You should also feel comfortable asking questions and doing your own research, Kim says. “Owners can also call the manufacturer and ask questions as well. One of the most important things to know is if the food brand that you choose has at least one full-time nutritionist on staff because that tells you that they actually formulated their ingredients properly for the certain life stages of animals.”

Not every ingredient in your pet’s food benefits their health

Remember, the ingredients list isn’t the only indicator of the nutritional value in pet food. Lisa M. Freeman, DVM, PhD, DACVN, board certified veterinary nutritionist and professor at Tufts University, reminds us that just because items listed on the label sound appealing, doesn’t mean that they have benefits for your pets.

“Some of the ingredients that are added — the artichokes and blueberries and things at the bottom of the list — are really added mostly for us as humans and trying to appeal to us to buy the food and often don't have any benefit for the animals themselves,” she explains. “So I really try to encourage owners not to read the ingredient list and to make their decisions on more objective information about the best for their pets.”
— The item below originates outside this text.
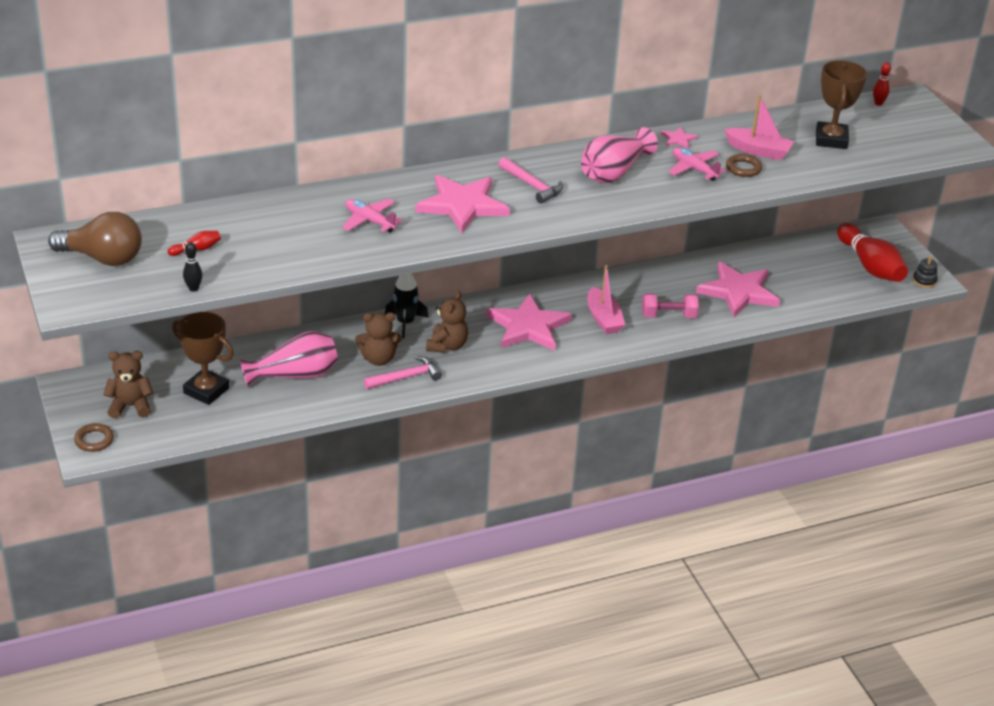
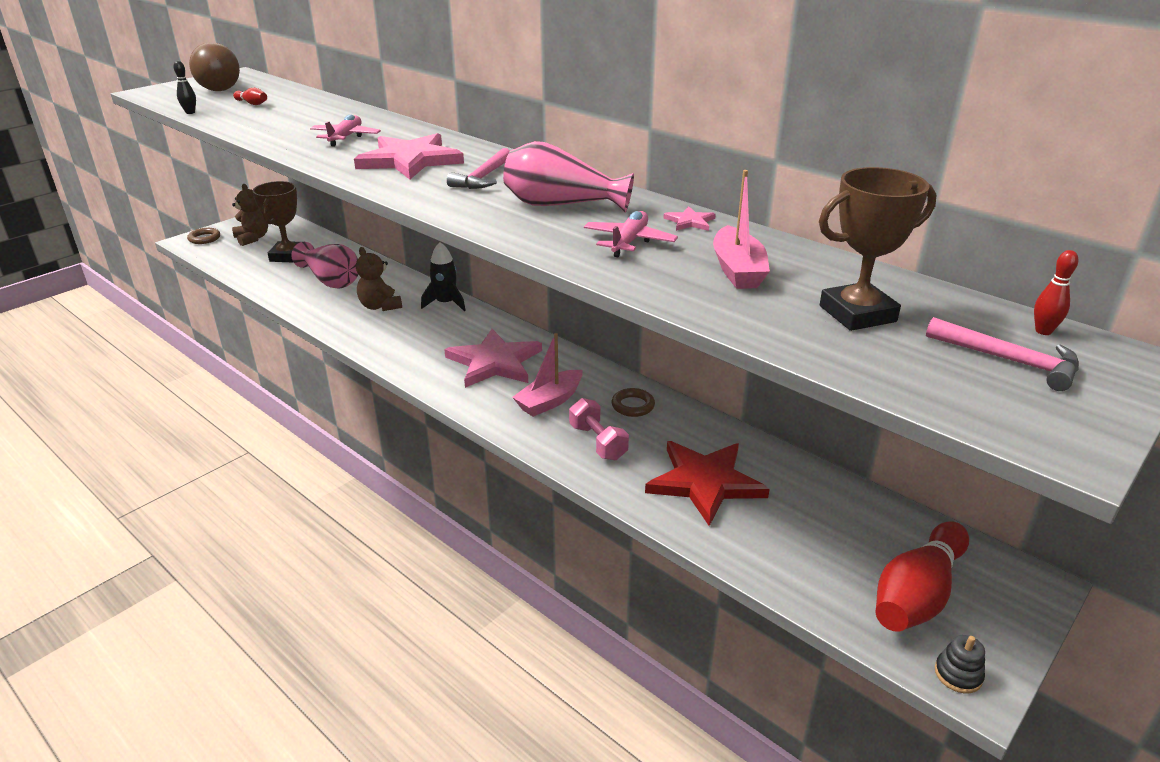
camera: 65 degrees right, 5 degrees down
(406, 377) = (360, 325): pink hammer -> pink hammer (1009, 361)
(447, 346) = (425, 331): brown teddy bear -> none
(738, 292) = (705, 482): pink star -> red star
(743, 168) = (675, 269): brown ring -> brown ring (633, 406)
Your veterinarian should be the first point of reference when it comes to pet food

“It's certainly important to first talk to their veterinarian because their veterinarian knows the best and can help the owner make a really good objective decision,” says Freeman. “And the information really is going to be, is it from a well-established manufacturer? Do they have adequate nutritional expertise and rigorous quality control measures? Does it have the right levels of nutrients and the right level of calories for that individual animal, so that they can stay in good body condition and as healthy as possible?”